The Tragic Epic of the Johnstown Flood

by Al Roker

Pub Date: May 22nd, 2018
ISBN: 978-0-06-244551-3
Publisher: Morrow/HarperCollins

The ebullient weather personality from NBC’s Today show returns with a flood account that is both intimate and alert to the wealth and class distinctions highlighted by the 1889 Johnstown Flood.

Roker, who wrote about a 1900 hurricane (The Storm of the Century, 2015, etc.), has some sizable footsteps to follow in this one—David McCullough’s 1968 The Johnstown Flood—but he fills them nicely in this fresh account of the Pennsylvania dam break that destroyed Johnstown and killed more than 2,000 people.
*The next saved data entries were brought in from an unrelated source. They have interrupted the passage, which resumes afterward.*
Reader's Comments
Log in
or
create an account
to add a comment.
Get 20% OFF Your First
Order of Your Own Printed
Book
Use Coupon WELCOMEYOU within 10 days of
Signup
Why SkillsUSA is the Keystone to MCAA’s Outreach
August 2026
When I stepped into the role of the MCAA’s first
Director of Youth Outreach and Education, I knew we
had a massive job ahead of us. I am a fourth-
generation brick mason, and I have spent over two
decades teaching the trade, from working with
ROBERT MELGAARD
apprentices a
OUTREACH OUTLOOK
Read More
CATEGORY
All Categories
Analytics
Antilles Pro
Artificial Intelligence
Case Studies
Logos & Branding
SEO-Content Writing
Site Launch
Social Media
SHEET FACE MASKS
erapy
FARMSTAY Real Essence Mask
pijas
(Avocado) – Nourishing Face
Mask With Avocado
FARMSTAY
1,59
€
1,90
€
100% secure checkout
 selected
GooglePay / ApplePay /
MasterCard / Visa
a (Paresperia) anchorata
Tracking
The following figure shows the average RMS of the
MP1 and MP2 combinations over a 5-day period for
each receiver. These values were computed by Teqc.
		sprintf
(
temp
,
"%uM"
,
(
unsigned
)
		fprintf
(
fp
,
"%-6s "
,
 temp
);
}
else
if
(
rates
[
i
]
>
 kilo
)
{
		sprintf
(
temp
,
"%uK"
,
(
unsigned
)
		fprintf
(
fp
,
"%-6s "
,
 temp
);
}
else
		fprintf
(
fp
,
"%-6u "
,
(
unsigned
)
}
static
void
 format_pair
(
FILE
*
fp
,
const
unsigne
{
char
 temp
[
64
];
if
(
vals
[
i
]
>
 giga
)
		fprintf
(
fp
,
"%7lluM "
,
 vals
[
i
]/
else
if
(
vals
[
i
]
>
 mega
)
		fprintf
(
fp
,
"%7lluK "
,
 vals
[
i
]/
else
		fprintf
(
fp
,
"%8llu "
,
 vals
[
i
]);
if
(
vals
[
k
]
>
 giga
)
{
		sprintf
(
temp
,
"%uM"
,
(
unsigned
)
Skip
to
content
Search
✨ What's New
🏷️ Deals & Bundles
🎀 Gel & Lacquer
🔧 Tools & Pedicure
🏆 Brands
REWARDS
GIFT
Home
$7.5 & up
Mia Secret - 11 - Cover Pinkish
Roker is especially adept at focusing on key individuals—residents, politicians, movers and shakers, rescue workers—and letting their stories represent the myriads of others. One harrowing tale involves the improbable rescue of a little girl in the swirling torrent that struck the town during a heavy rain when a dam, 14 miles away (and above the town), broke and sent millions of tons of water surging down into Johnstown and some small communities that lay in the torrent’s path. The author is also very alert to the class issues that underlay it all. The earthen dam formed a lake for some very wealthy citizens (among them, Andrew Carnegie), who, of course, denied responsibility afterward. Roker notes that only 35 of the 60 members of this wealthy-person’s club contributed to the relief fund. The author also goes into detail—sometimes too much—about some of the individuals involved: Carnegie, Clara Barton (whose Red Cross would swell in public awareness afterward), and numerous others. He points out some inconsistencies in American thought, as well—about how, for instance, we are quick to help people suffering in a natural disaster but not suffering from everyday poverty and disease. He also discusses some of the nasty anti-immigrant feelings that emerged during the cleanup.

An exciting, tragic story seasoned with sensitive social analysis and criticism.